AIM OF THE TASK
Count each line below that has the word "hand" in it, and give only the total.

THE RECORDS
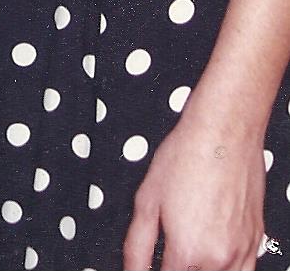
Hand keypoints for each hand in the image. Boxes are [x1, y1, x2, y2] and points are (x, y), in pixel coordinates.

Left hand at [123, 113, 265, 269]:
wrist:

...

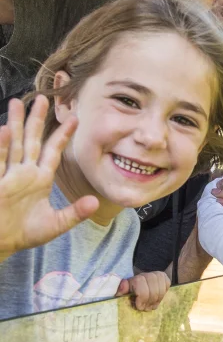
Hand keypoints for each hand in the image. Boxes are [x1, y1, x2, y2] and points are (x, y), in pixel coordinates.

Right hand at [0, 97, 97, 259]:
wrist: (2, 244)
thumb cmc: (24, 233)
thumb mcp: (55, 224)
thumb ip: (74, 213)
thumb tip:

RESULT OF THE TASK
4